=== Excerpted records ===

++++++++++

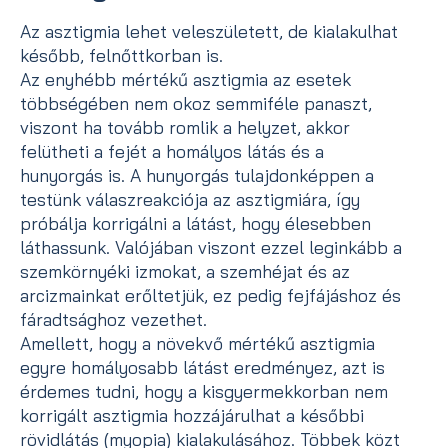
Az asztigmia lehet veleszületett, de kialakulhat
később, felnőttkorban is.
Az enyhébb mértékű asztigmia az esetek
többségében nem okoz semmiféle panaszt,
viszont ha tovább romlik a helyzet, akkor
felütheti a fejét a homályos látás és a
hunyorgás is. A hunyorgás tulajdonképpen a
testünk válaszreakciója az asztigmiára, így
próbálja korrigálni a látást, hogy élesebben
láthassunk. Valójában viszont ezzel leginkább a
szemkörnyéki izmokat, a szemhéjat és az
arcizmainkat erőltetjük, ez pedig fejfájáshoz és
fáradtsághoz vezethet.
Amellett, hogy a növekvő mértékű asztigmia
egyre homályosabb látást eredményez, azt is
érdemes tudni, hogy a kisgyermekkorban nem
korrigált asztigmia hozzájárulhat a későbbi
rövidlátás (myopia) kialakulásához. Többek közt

++++++++++

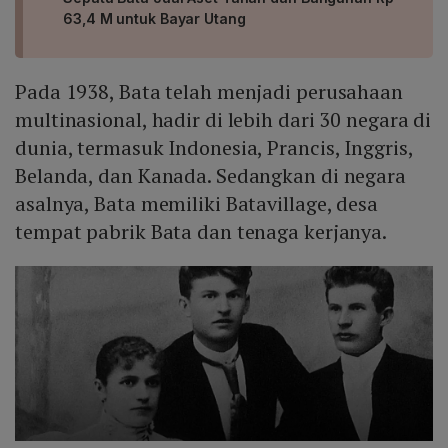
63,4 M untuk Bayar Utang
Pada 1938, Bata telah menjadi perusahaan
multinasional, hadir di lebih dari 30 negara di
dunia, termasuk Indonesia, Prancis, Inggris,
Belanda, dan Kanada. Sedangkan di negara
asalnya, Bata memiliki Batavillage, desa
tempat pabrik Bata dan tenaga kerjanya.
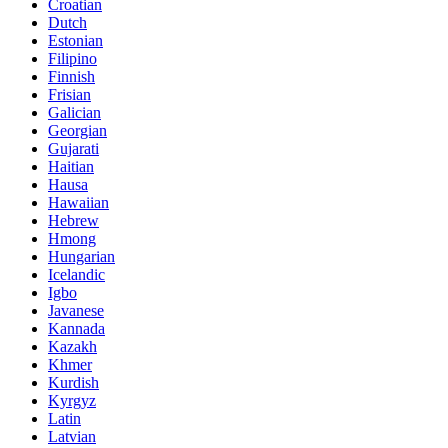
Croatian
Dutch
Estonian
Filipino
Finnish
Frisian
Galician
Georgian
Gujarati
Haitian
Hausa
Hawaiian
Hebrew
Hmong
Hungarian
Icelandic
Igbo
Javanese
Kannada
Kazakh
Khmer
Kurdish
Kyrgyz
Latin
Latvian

++++++++++

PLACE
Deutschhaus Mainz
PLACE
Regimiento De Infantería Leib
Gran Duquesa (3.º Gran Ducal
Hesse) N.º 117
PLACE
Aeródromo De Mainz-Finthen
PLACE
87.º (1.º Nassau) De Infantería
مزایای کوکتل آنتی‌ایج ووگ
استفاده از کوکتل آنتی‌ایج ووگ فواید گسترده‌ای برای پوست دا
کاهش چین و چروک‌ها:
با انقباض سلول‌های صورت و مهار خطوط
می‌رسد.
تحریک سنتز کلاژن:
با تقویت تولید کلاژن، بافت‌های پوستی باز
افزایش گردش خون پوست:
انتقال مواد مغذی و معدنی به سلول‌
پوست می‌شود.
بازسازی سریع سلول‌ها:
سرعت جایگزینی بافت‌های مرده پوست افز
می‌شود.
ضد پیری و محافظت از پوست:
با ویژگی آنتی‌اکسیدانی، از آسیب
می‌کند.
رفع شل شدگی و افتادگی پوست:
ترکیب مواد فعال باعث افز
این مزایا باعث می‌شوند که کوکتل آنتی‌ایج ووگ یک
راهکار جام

++++++++++

=== Exercise aim ===
Would you print exactly and only the lines of the material above that run from the line with "Az asztigmia lehet" through the line with "próbálja korrigálni a látást, hogy élesebben", both included?

=== Reply ===
Az asztigmia lehet veleszületett, de kialakulhat
később, felnőttkorban is.
Az enyhébb mértékű asztigmia az esetek
többségében nem okoz semmiféle panaszt,
viszont ha tovább romlik a helyzet, akkor
felütheti a fejét a homályos látás és a
hunyorgás is. A hunyorgás tulajdonképpen a
testünk válaszreakciója az asztigmiára, így
próbálja korrigálni a látást, hogy élesebben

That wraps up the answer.